January 26, 2015
Dr. Barbara Rowland
Debt: The Rapid Decay Of The U.S. Economy What happens when the government spends more money than they have, and who is going to pay for the trillion dollar deficit? The answer is that the U.S. economy starts to lose its credibility and puts itself into a recession. The economy begins to accumulate a debt with whomever it has to borrow money from to make up for the money they did not have. Future generations are at stake to take over the deficit when older generations refuse to take responsibility. Before the debt grows even more, the U.S. economy has to stop borrowing money, to halt the misappropriation of funds, and to decrease what is being spent.
The Number is Astounding
The U.S. economy has to stop borrowing money. The more money the economy uses, the bigger the debt becomes. The debt, as of January 2015, is $18,108,735,302,000.00. For this reason, borrowing from other places also puts the economy more into debt with them. According to Borrowing And The Federal Debt (n.d.),”places such as China ($1.28 trillion), Japan ($1.14 trillion), and Belgium ($310 billion) hold the most of our debts.” (para. 11). Private sectors, the U.S. Funds, and other companies are being used to cover what bills that remain, leaving them in debt as well.
Funds and Aid
The economy needs to stop the misappropriation of funds. For example, one's Social Security Funds original purpose consisted of providing one with income during retirement or disability. According to Amadeo (2015) "The U.S. has been able to borrow from the Social Security Trust Fund… this money should have been invested to be available when Baby Boomers retire… the Fund was "loaned" to the government to finance increased deficit spending." (para. 7). As said before, this was for the retirement of people that worked hard, but by 2033, there might not be money for U.S. citizens. When a country cannot support their army or total cost of things, foreign aid should then distribute. The countries of Iraq, Israel, and Afghanistan hold a decent amount of aid from the U.S. economy. These three countries have over $10 billion in aid every year with Iraq appropriated at $2.34 million, Israel appropriated at $2.94 billion and Afghanistan appropriated at $8.95 billion (“Foreignassistance.gov”, 2015). The U.S. is spending too much on aid. Lake (2014) stated that countries, such as Israel, “have tried to stop the help because the country is becoming more prosperous. It is more than just aid; it is more representing politics than the dollar amount.” (para. 15-16). The aid can be arrested and put towards the debt or interest that has gathered.

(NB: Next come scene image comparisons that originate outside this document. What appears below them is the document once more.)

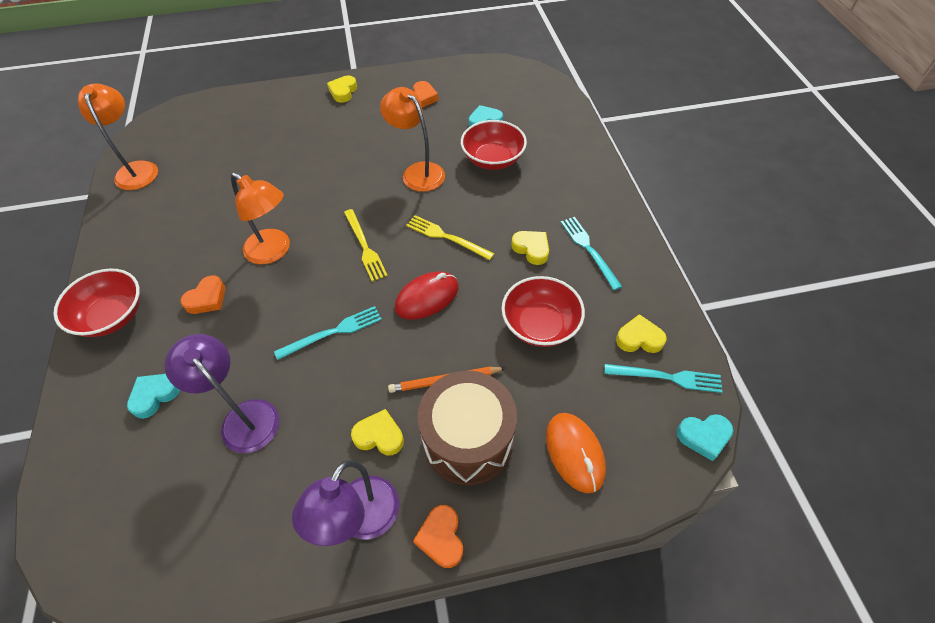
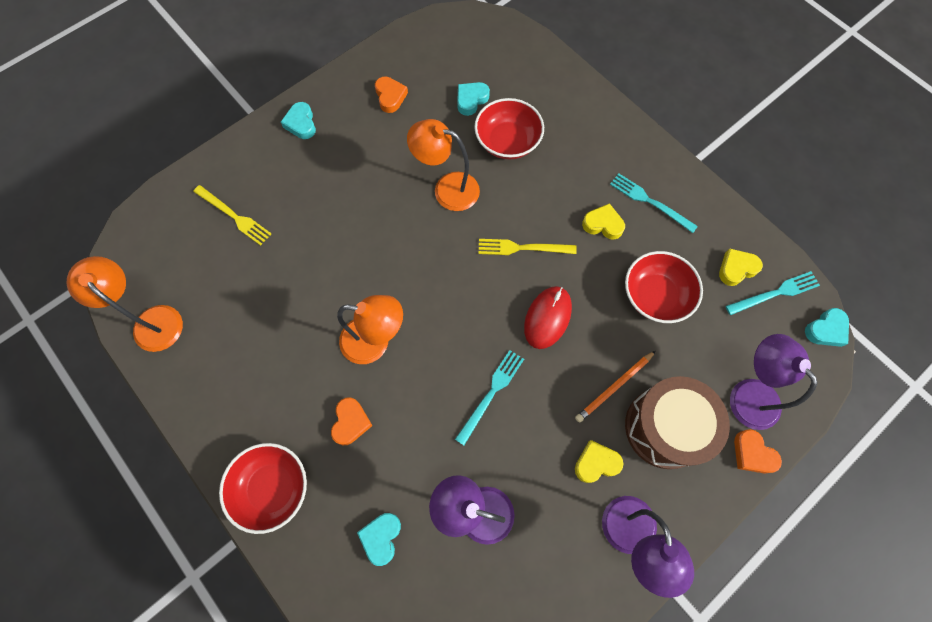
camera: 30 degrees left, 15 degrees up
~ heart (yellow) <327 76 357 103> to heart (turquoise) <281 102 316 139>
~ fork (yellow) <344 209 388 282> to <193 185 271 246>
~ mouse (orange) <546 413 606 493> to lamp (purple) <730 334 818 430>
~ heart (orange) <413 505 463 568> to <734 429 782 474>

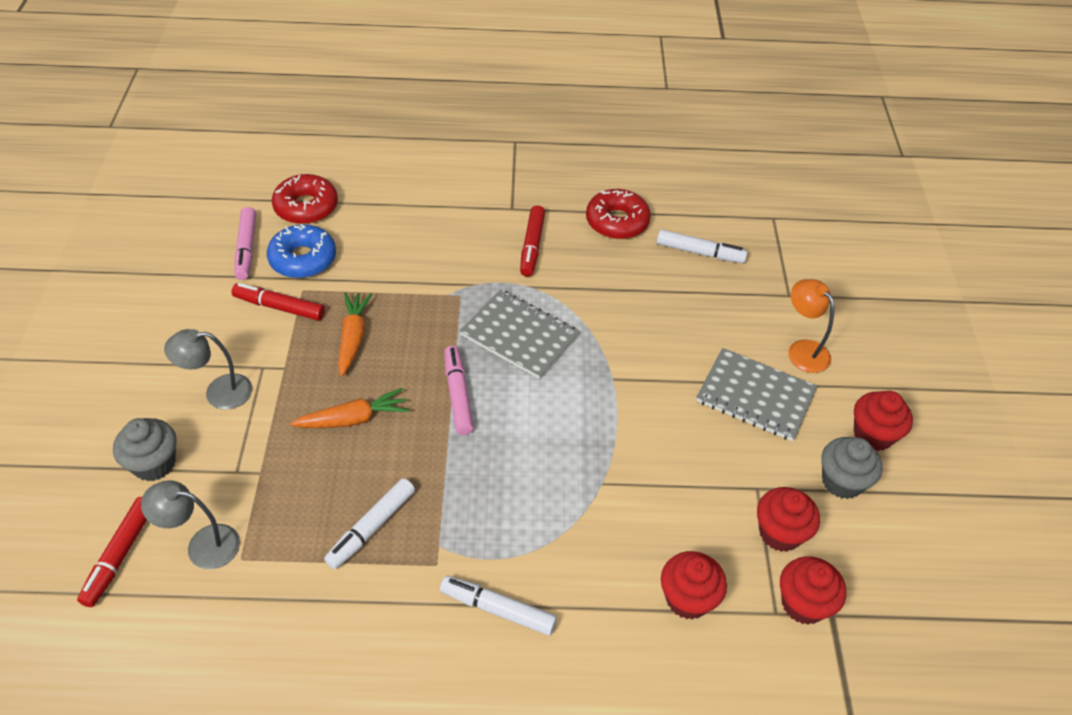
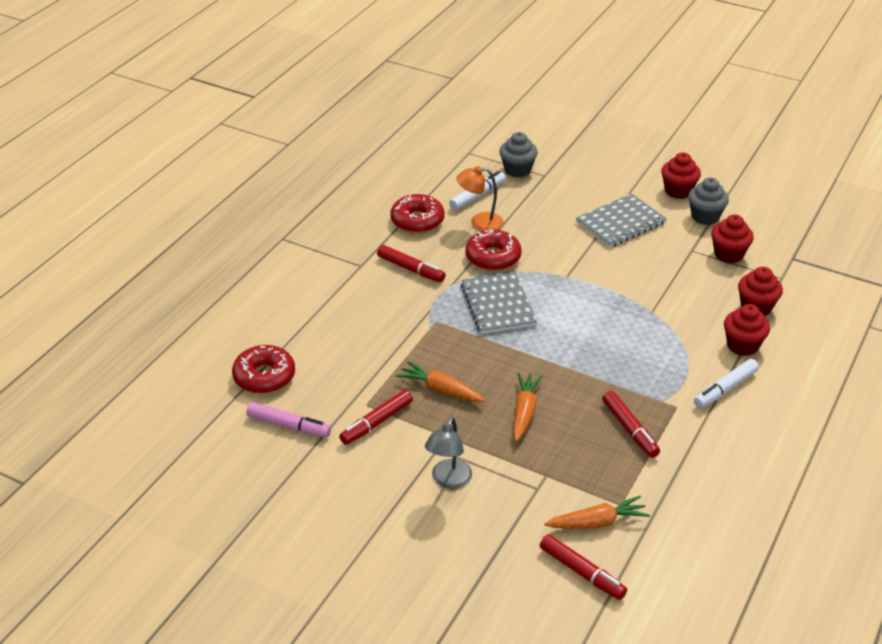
camera: 60 degrees left, 10 degrees down
- donut (blue) <267 224 336 278>
~ lamp (orange) <788 279 834 373> to <456 166 503 231>
~ notebook (grey) <459 289 580 379> = <461 272 537 334> 75 degrees counterclockwise
- marker (pink) <444 346 474 435>
~ cupcake (grey) <113 418 177 481> to <499 132 538 178>
~ marker (white) <324 478 415 569> to marker (red) <602 391 660 458>
~ lamp (grey) <141 480 240 569> to carrot (orange) <544 496 650 529>
~ cupcake (red) <780 556 846 625> to <724 304 770 356>
+ donut (red) <465 229 522 271>

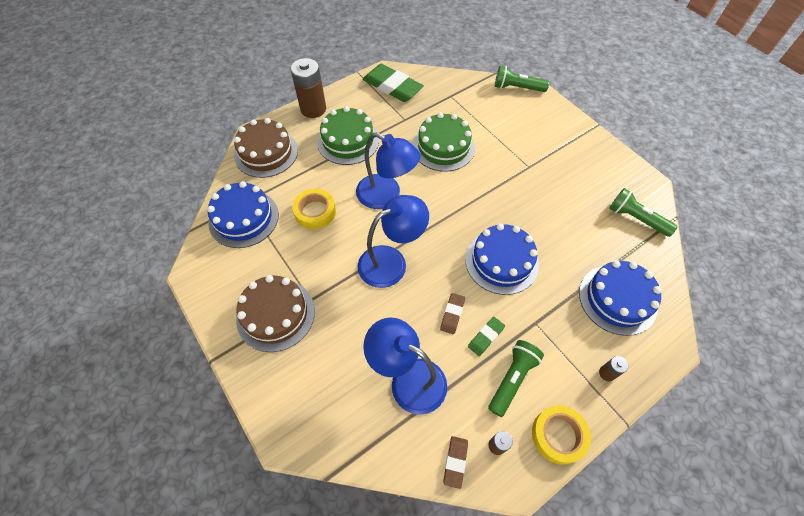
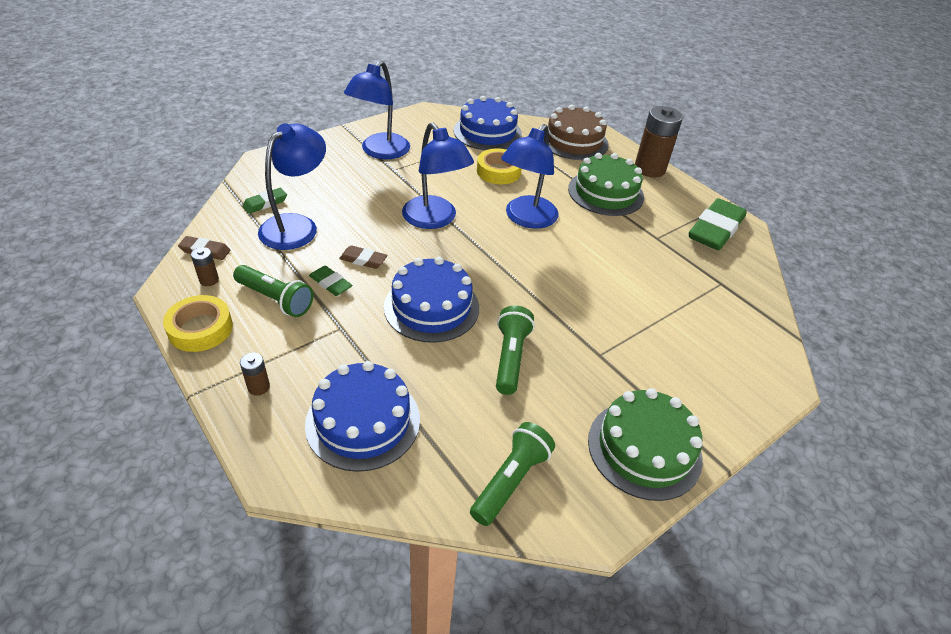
camera: 85 degrees right, 15 degrees down
~ flashlight (green) <495 66 549 92> to <496 306 535 395>
~ cake (green) <413 112 475 172> to <588 388 703 501>
~ cake (brown) <236 275 315 352> to lamp (blue) <344 60 410 159>
+ eraser (green) <242 188 287 214>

The economy needs to decrease what is being spent and doing so might help get the U.S. back on its feet. Money can be stopped to unimportant studies. Studies such as the Promiscuous Quail which states that a university is to test whether or not these birds are more likely to be intimate when using the cocaine drug (Zeiler, 2012). There are more important things, such as cancer research, to use the money the government used this money on. Also, money can be stopped for whimsical studies. Knakal (2013) stated that the U.S. Air Force Office of Scientific Research spent $300,000 on a study about the first bird on Earth which ended with the result of it possibly having black feathers. Another study is for protection from zombies. The National Science Foundation created a game where a player protects themselves against zombies to protect the human race. Developing this game, or “mini-games” cost around $150,000 that was paid to the developer. This money could have went to the national debt or to the interests that is owed. (Giokaris, 2013). Instead of spending billions or trillions of dollars on these things, the money can be sent somewhere helpful.